The News found an additional 1,477 nurse's aides whose licenses expired this year but who had been convicted of numerous crimes, including 271 felonies. Two were accused of murder.
"Our elders deserve more protection - better screening in the first place and quicker removal of staff at any level when their actions suggest they could harm residents," said Murphy of the nursing home patient advocacy group.
A long, sad history
State lawmakers have known for years that criminals are working in nursing homes. Celebrated cases from the city, upstate and across the country have spotlighted the dangers that nursing home residents face when criminals are caring for them.
In 1997, a 29-year-old comatose woman in a nursing home near upstate Rochester was raped by nurse's aide John Horace and later gave birth. In July 1999, nurse's aide Arturo Martinez pleaded guilty to charges he placed his hand inside the diaper of a 69-year-old resident of Queens' Margaret Tietz Center for Nursing Care for purposes of sexual gratification.
And a 92-year-old resident of the upstate Oneida City Hospital Extended Care Facility was raped five times over two months in 1997 by nurse's aide Arthur Wallace.
Each of the defendants had a record of convictions.
In Wallace's case, he was court-martialed by the Army for lewd and lascivious contact with a 3-year-old girl. Martinez had been arrested four times on charges of grand larceny, burglary, possession of stolen weapons and sexual abuse before being hired by Margaret Tietz. Horace had a string of convictions for petty crimes in New York City.
One of every four aides arrested by state investigators for abuse or neglect has a criminal record, according to statistics compiled by state Attorney General Eliot Spitzer, whose office prosecutes nursing home crimes.
That trend has held true for years, according to Spitzer's staff.
A News analysis of a state registry of aides barred from working because they hurt nursing home residents turned up four who had felony convictions when they were first licensed years earlier.
One, Pamela Douglas, had a 1990 conviction for drug possession.

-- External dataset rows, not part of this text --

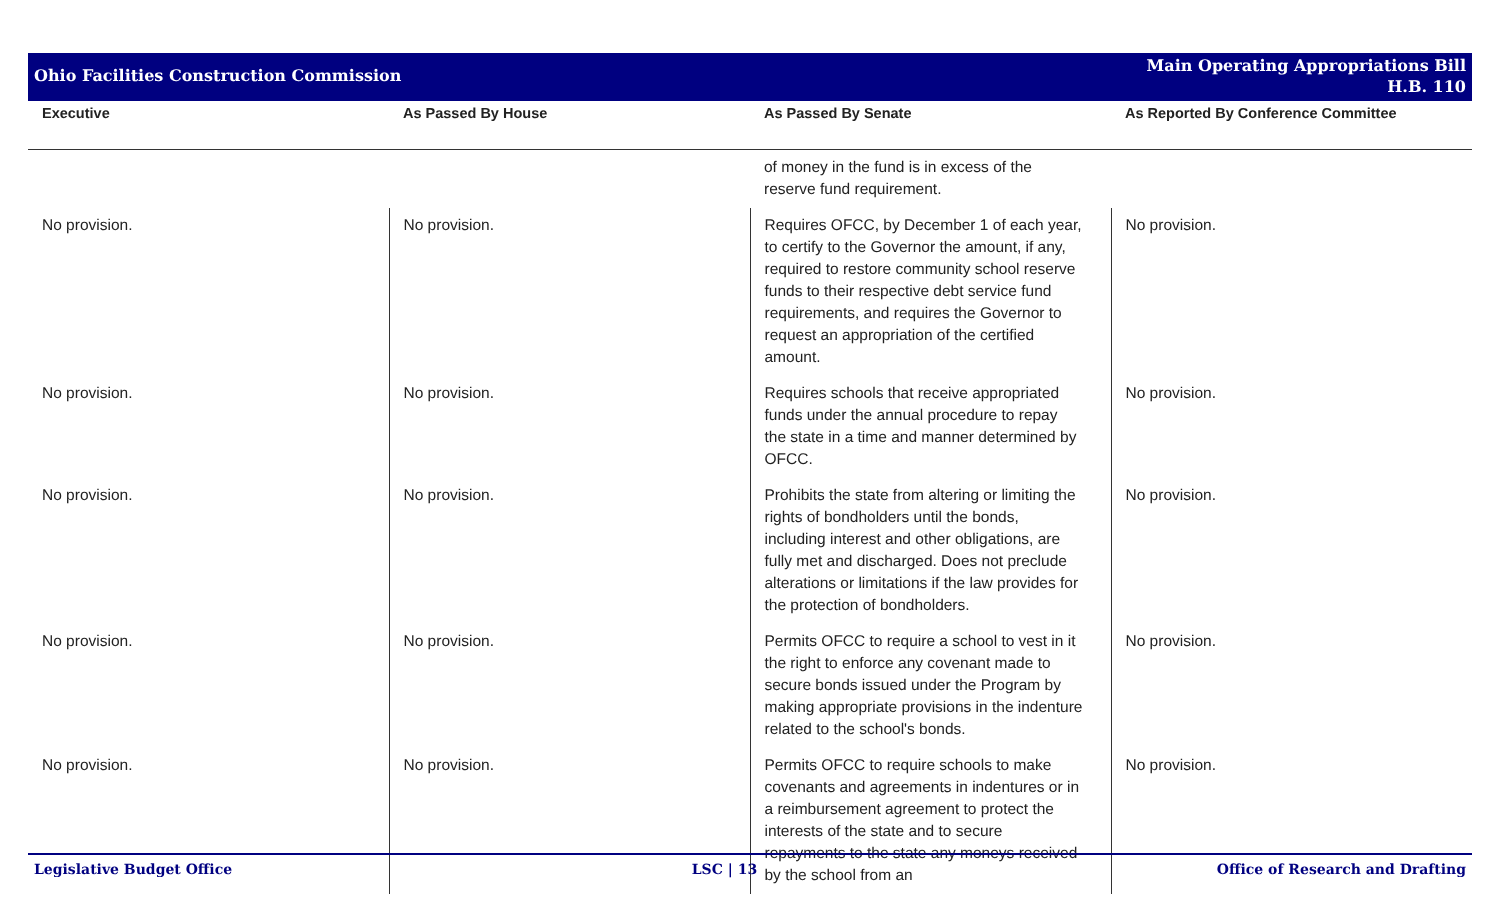Ohio Facilities Construction Commission
Main Operating Appropriations Bill
H.B. 110
| Executive | As Passed By House | As Passed By Senate | As Reported By Conference Committee |
| --- | --- | --- | --- |
| | | of money in the fund is in excess of the reserve fund requirement. | |
| No provision. | No provision. | Requires OFCC, by December 1 of each year, to certify to the Governor the amount, if any, required to restore community school reserve funds to their respective debt service fund requirements, and requires the Governor to request an appropriation of the certified amount. | No provision. |
| No provision. | No provision. | Requires schools that receive appropriated funds under the annual procedure to repay the state in a time and manner determined by OFCC. | No provision. |
| No provision. | No provision. | Prohibits the state from altering or limiting the rights of bondholders until the bonds, including interest and other obligations, are fully met and discharged. Does not preclude alterations or limitations if the law provides for the protection of bondholders. | No provision. |
| No provision. | No provision. | Permits OFCC to require a school to vest in it the right to enforce any covenant made to secure bonds issued under the Program by making appropriate provisions in the indenture related to the school's bonds. | No provision. |
| No provision. | No provision. | Permits OFCC to require schools to make covenants and agreements in indentures or in a reimbursement agreement to protect the interests of the state and to secure repayments to the state any moneys received by the school from an | No provision. |
Legislative Budget Office LSC | 13 Office of Research and Drafting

In November 1998, while working at the Bishop Francis J. Mugavero Center for Geriatric Care in Brooklyn, she punched a patient who "was saying in a loud voice that someone ... was stupid," according to state records.
Mugavero officials refused to discuss the case.
Nursing home owners say they would welcome criminal background checks of their workers, although they would like the state to assume the cost.
"We have long supported doing criminal background checks," said Robert Murphy, public affairs chief for the New York State Health Facilities Association.
"You're really relying on the fact that you take a job application and you ask questions about criminal convictions," he said. "That doesn't mean the people are going to answer the questions honestly."
Edward Barrera contributed to this report.